But effort, or let’s call it investment, is certainly an important consideration in whether a college can claim rights in your book—your intellectual property (IP). Because of the complex and, I think, controversial aspects of the topic, I thought that asking for people’s initial views and positions would be a good way to start, and then we can try to arrive at some sort of catalog of the issues and their synthesis, if not agreement. I hope some contract and labor lawyers will chime in here, because this is outside my area except for what I know as a former employer and someone who has worked in book publishing. And while I know a reasonable amount about IP law, I’m not a lawyer and welcome all help there too.
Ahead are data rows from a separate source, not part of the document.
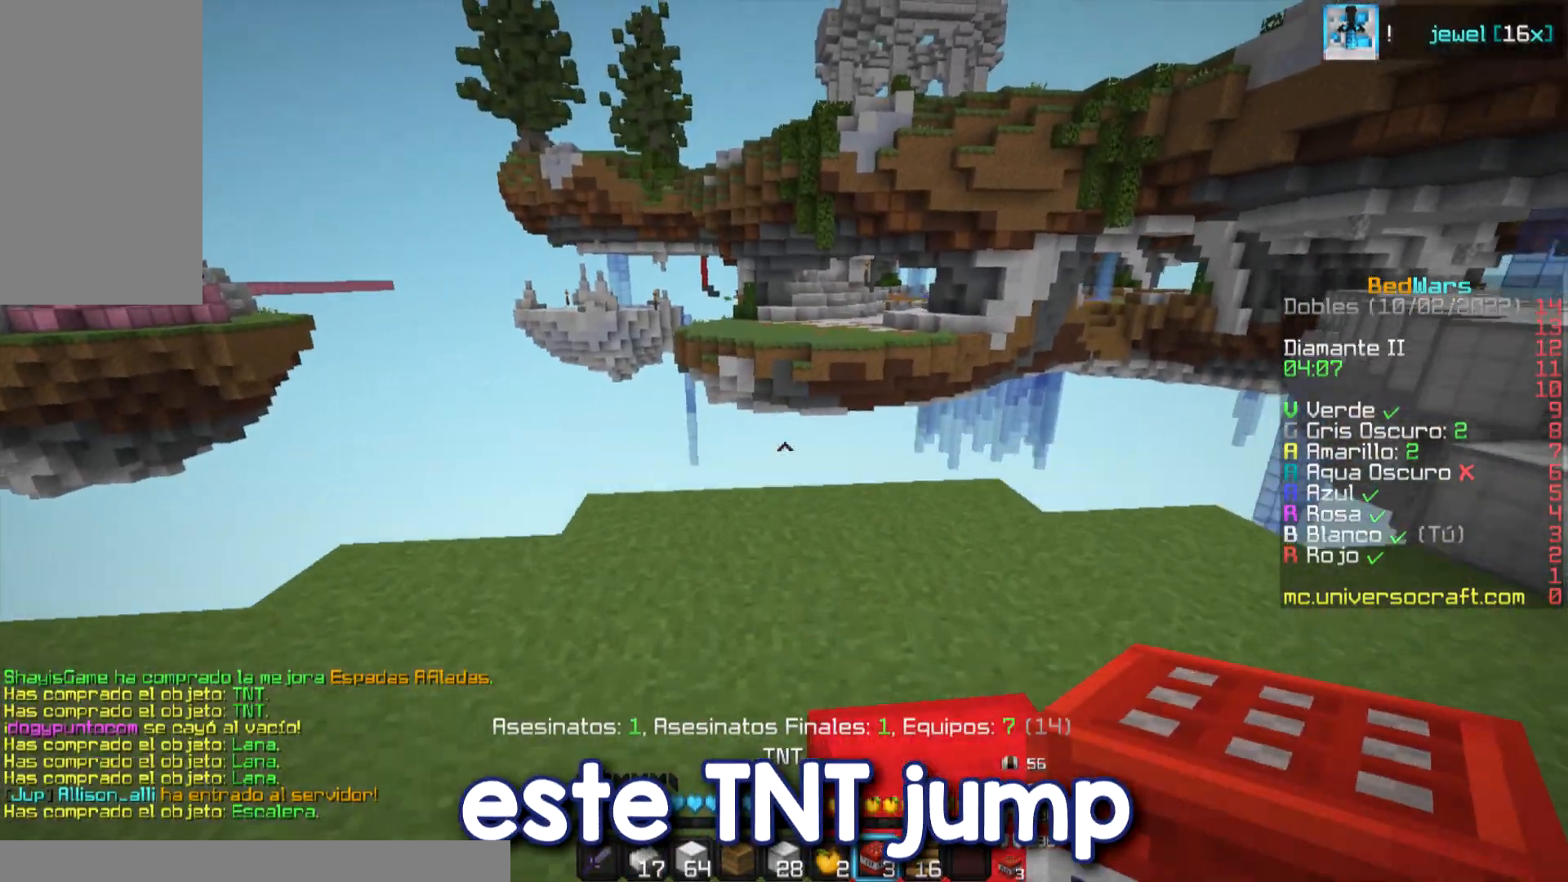
Gameplay with keyboard and mouse; each line is a JSON object with the keys and mouse buttons held at the frame after it. "events" lists presses ("down") and releases ("up") of "a", "d", "s", "w" and "mouse_left" between this image and that frame as [ms after this image, input, new state], when the widget could be followed in between; "mouse_right" appears only as held states. "mouse_left", "mouse_right" = the "left", "right" buttons of the "mouse" list. No other keys are recorded. Fast repeated clicks can show as one long hold. Mouse movement is not recorded.
{"keys": ["a", "s"], "mouse": [], "events": [[100, "w", "up"], [233, "s", "down"]]}
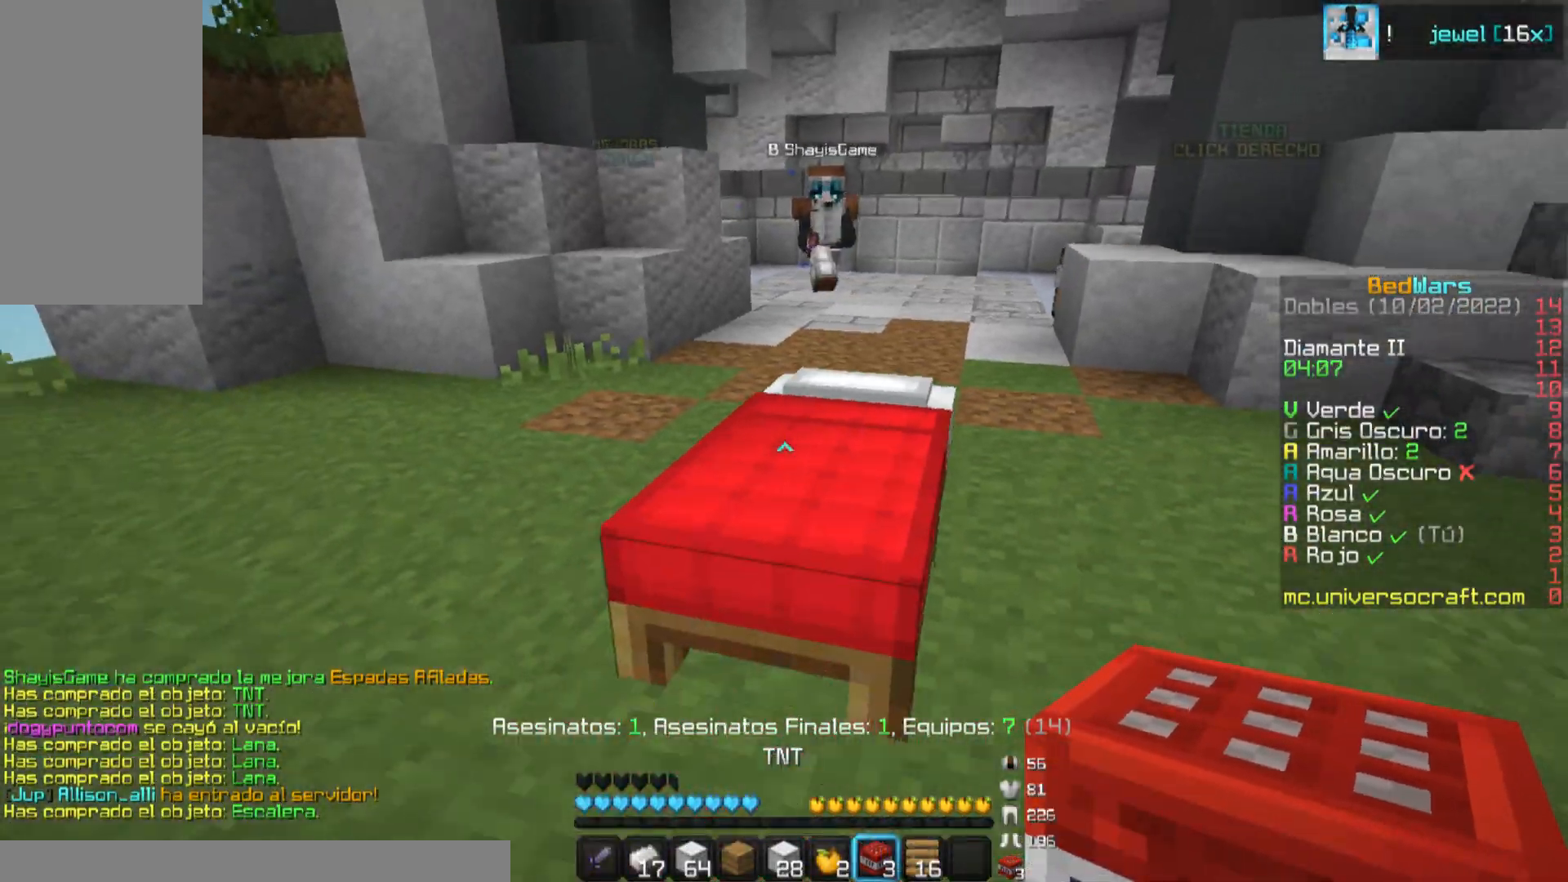
{"keys": ["a"], "mouse": [], "events": [[150, "s", "up"], [334, "a", "up"], [417, "a", "down"]]}
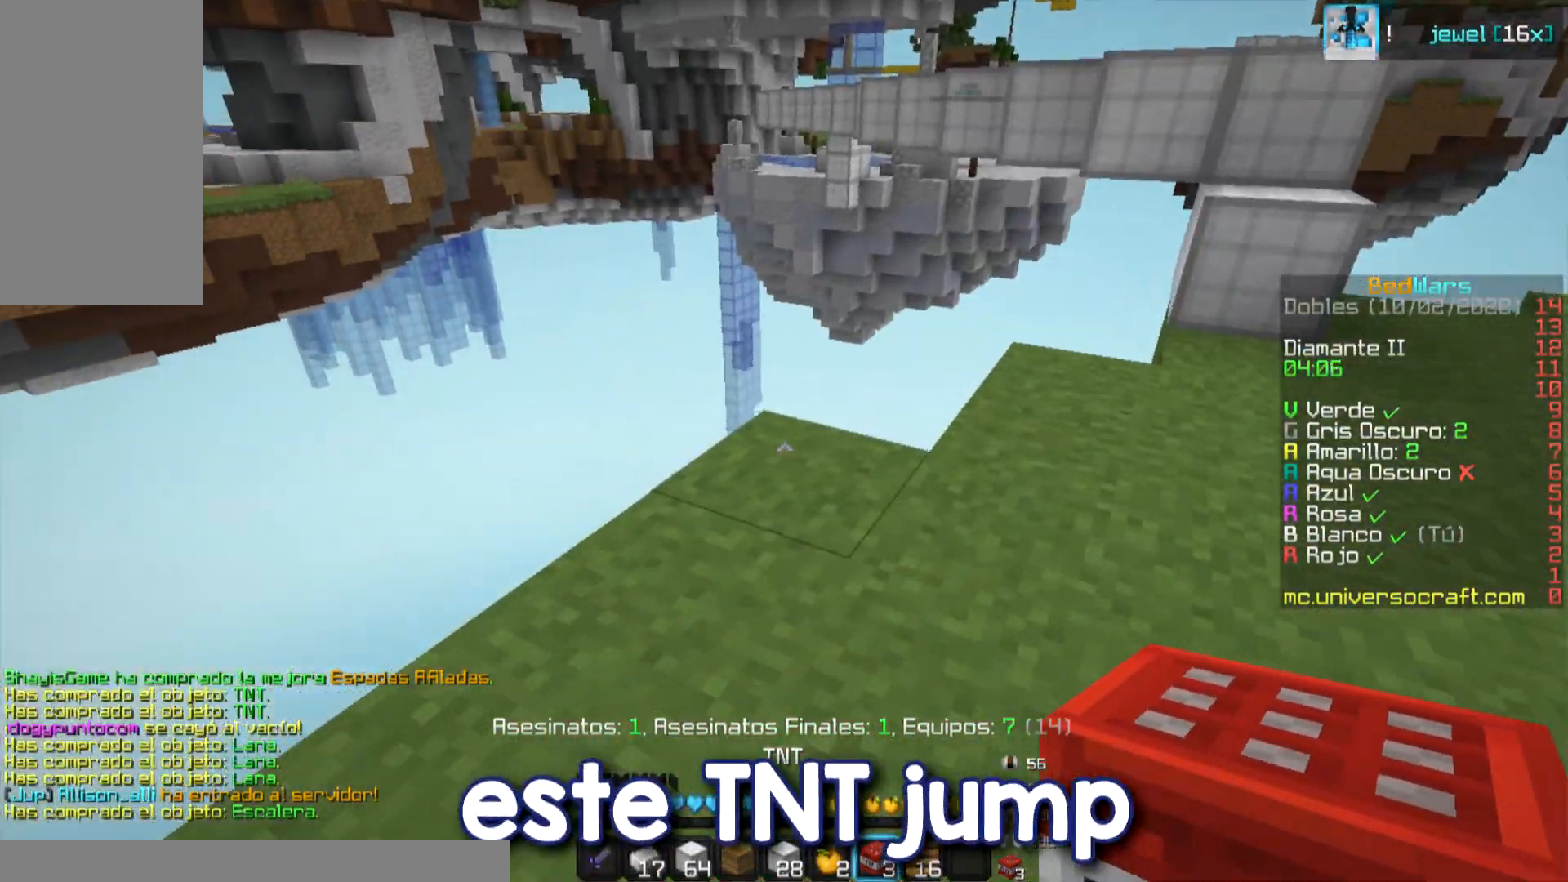
{"keys": [], "mouse": [], "events": [[300, "a", "up"]]}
Here are a few starting questions (or ask your own), to comment on below or anonymously through the post box link. First, a highly simplified note: you own the copyright on original work the minute you put pen to paper, unless or until you convey the rights in writing. So, you can convey the rights through a “work for hire” agreement saying that you are paid to write x (ghost and contract writers do this, even for textbooks). Or you can negotiate and/or assign various rights for various terms to a work that originates with you and that you own. The former is usually, but not always, done in advance of the work, the latter usually, but not always, after the work. With this in mind:
1. Under what circumstance, if any, is it acceptable for an academic institution to claim a share of royalties in a book a faculty member has written? For example, is it acceptable if the institution funds all work on the book (evenings/weekends/summers working on book; research assistance, including for fact checking and citation accuracy; gaining permissions; graphics/illustrations; indexing; document production, etc.)? If it pays your regular compensation only? Never? Why or why not?
2. What is the legal mechanism by which an academic institution could claim a share of royalties? An employment contract that explicitly states that all work is a work for hire? Would the contract have to spell out the specific things that constitute the “work” that would be covered by the contract? Would it need to include an obligation to write a book in return for a share of the royalties? If so, does this latter constitute an effective reduction in salary?
If not spelled out as an obligation or even a possibility, would it be judged as overbroad or overreaching to claim interest in a book if and when a book is produced? Would all contracts, for all faculty of comparable position, have to be the same to avoid inequitable treatment? Could inclusion of such terms in contracts be considered coercive, or outside accepted definitions of the role of professor? Would you accept such a contract if it did? Could you be fired/not hired if you did not? The question here is, in part, whether, like a contract writer, you are being hired to write a book, which would be a work for hire, or not.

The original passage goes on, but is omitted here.